DATA TO EXAMINE Block Start

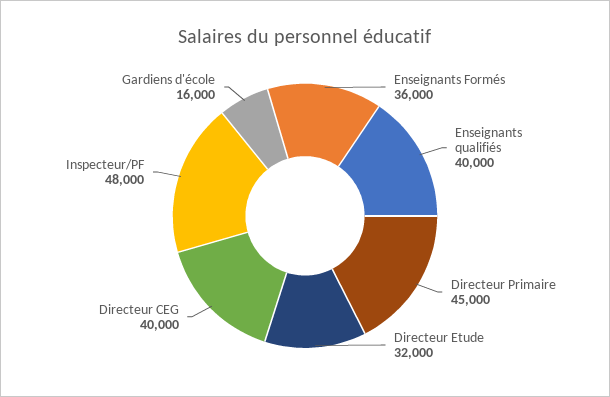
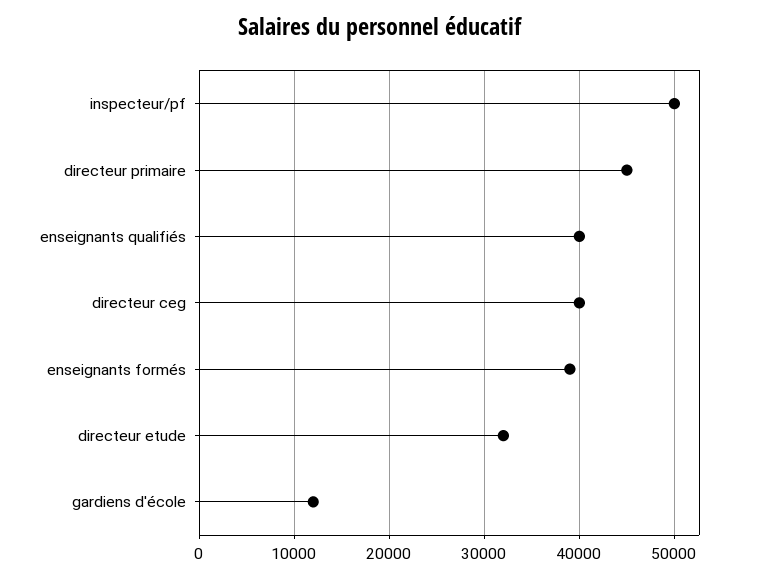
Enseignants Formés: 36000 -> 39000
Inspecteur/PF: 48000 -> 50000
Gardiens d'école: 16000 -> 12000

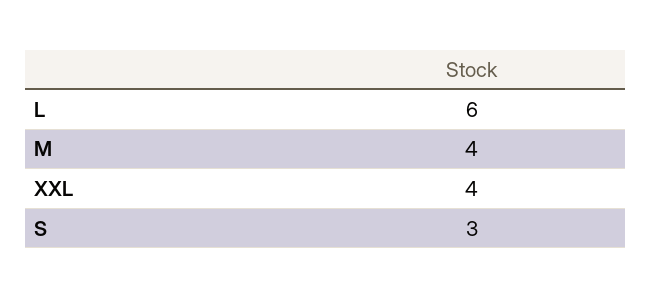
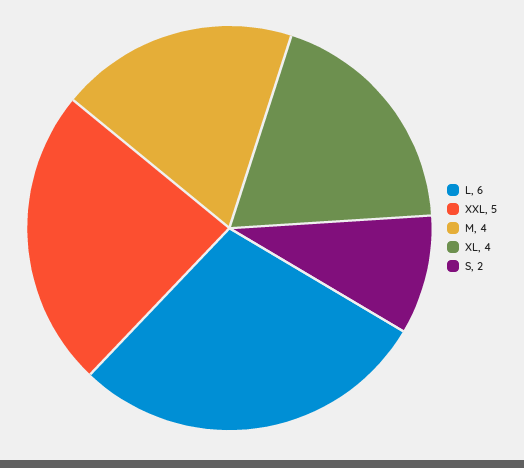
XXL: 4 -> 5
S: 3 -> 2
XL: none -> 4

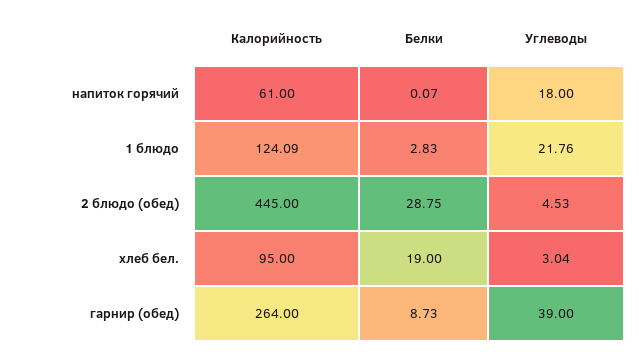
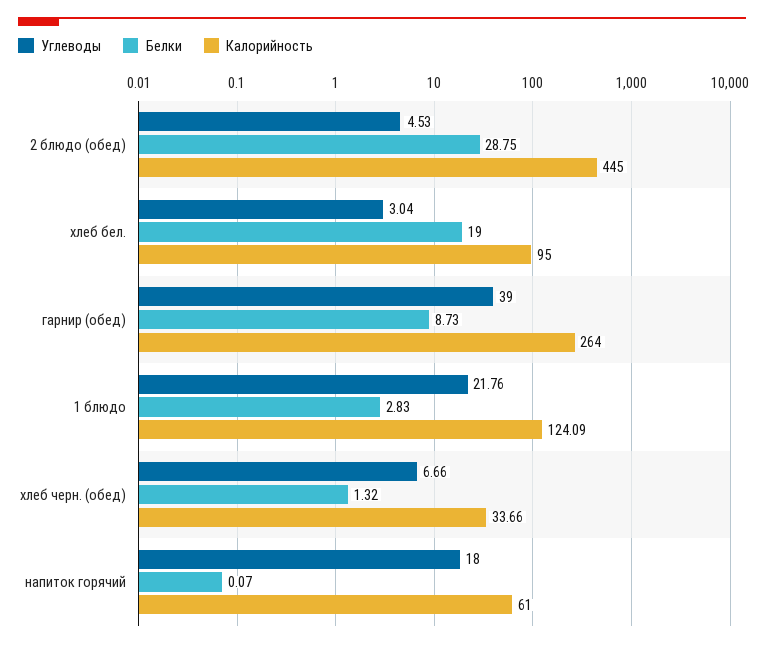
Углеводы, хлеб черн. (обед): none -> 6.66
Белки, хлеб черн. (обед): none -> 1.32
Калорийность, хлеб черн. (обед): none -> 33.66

DATA TO EXAMINE Block End

_AIM OF THE EXERCISE:_ Copy the records above exactly, starting at the line that contains "Белки, хлеб черн. (обед): none -> 1.32" and ending at the last line, and leave out all earlier lines.

_WRITTEN ANSWER:_
Белки, хлеб черн. (обед): none -> 1.32
Калорийность, хлеб черн. (обед): none -> 33.66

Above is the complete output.